Text under study:
# Pick and Mix seeds



## theblues (Jan 1, 2009)

has anyone ordered seeds of pick and mix seeds before. i just ordered some skunk #1 , sugar haze , ata tundra and northern lights and white widow. 

if anyone has any info on any of theses strains could you let me know please. 

i also have some lowryder seeds. i hope to eventually make some of my own autoflowering strains. but i dont get what people mean when they say they have back crossed a plant ...help please


----------



## Hick (Jan 1, 2009)

http://www.marijuanapassion.com/forum/forumdisplay.php?f=45
..... it's all there


----------



## Vegs (Jan 1, 2009)

> if anyone has any info on any of theses strains could you let me know please.



You can also go the "Marijuana Strain" forum and check out the stickies up top. The one titled a "small list of strains" is actually a HUGE list that has many different kinds and their pedigree. It's not a complete listing but very, very long and should be able to point you in the right direction if not clearly spell out what the background is on some of these strains you mentioned.

I know for a fact that Skunk #1, Northern Lights and White Widow are on the list. Some are listed more then once because of varied breeders etc.

http://www.marijuanapassion.com/forum/forumdisplay.php?f=12


----------



## andy52 (Jan 1, 2009)

not being smart,but if you do not know how to do something,its not time to reach for that level of growing.breeding is a whole different ball game.there is so much to master in growing,that all i do is read and then read some more.its alot more to it than taking a male and a female.sometimes it takes months and yrs to achieve a cross that will be viable and productive.cross and back crossing.


----------



## Hick (Jan 2, 2009)

andy52 said:
			
		

> not being smart,but if you do not know how to do something,its not time to reach for that level of growing.breeding is a whole different ball game.there is so much to master in growing,that all i do is read and then read some more.its alot more to it than taking a male and a female.sometimes it takes months and yrs to achieve a cross that will be viable and productive.cross and back crossing.



Yea andy.. "Breeding" and making seeds, are two very _distant_ relatives. ANYONE can pollinate a female and make "seeds" to stick a name on and *call* them "their own".(don't we see that all the time here?..) But to actually "breed" a strain is a laborous, daunting and difficult task that FEW are capable of.


----------

Source data:
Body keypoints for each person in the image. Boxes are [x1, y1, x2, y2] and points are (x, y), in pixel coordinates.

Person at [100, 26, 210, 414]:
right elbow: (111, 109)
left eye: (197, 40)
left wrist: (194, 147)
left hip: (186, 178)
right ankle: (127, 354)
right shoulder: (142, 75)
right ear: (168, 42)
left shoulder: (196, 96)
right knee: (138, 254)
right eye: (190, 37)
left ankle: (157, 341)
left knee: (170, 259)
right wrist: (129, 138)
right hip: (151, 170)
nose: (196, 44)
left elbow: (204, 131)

* * *

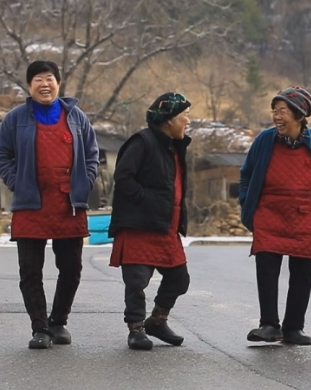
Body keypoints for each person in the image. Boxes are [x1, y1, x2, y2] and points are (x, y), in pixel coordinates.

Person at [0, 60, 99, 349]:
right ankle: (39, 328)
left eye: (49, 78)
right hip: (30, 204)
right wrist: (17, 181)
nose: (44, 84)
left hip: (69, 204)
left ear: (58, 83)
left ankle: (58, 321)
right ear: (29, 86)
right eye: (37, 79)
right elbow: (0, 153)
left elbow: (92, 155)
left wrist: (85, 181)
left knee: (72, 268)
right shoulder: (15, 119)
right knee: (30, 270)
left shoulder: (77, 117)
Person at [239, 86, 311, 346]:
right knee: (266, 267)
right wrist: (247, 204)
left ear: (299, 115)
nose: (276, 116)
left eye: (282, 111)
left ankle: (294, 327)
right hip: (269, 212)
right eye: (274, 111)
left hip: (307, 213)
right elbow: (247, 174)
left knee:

* * *

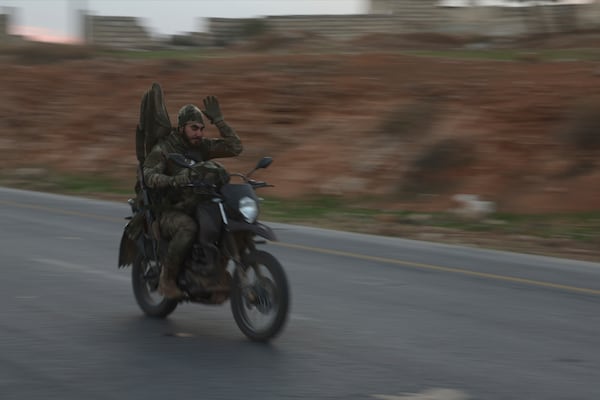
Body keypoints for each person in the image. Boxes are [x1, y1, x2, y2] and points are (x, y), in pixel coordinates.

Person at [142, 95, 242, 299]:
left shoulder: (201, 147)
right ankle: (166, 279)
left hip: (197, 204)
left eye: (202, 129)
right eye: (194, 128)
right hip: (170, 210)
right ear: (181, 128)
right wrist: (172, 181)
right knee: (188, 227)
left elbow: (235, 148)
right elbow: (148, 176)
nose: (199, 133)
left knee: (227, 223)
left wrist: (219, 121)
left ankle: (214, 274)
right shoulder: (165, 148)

Assigned task A: In the seed forum thread, which strains does Vegs state are definitely on the strain list?
Assigned task B: From the seed forum thread, return the passage starting with "## theblues (Jan" and going on through "Hick (Jan 1, 2009)".

Task response A: Skunk #1, Northern Lights and White Widow.

Task response B:
## theblues (Jan 1, 2009)

has anyone ordered seeds of pick and mix seeds before. i just ordered some skunk #1 , sugar haze , ata tundra and northern lights and white widow. 

if anyone has any info on any of theses strains could you let me know please. 

i also have some lowryder seeds. i hope to eventually make some of my own autoflowering strains. but i dont get what people mean when they say they have back crossed a plant ...help please


----------



## Hick (Jan 1, 2009)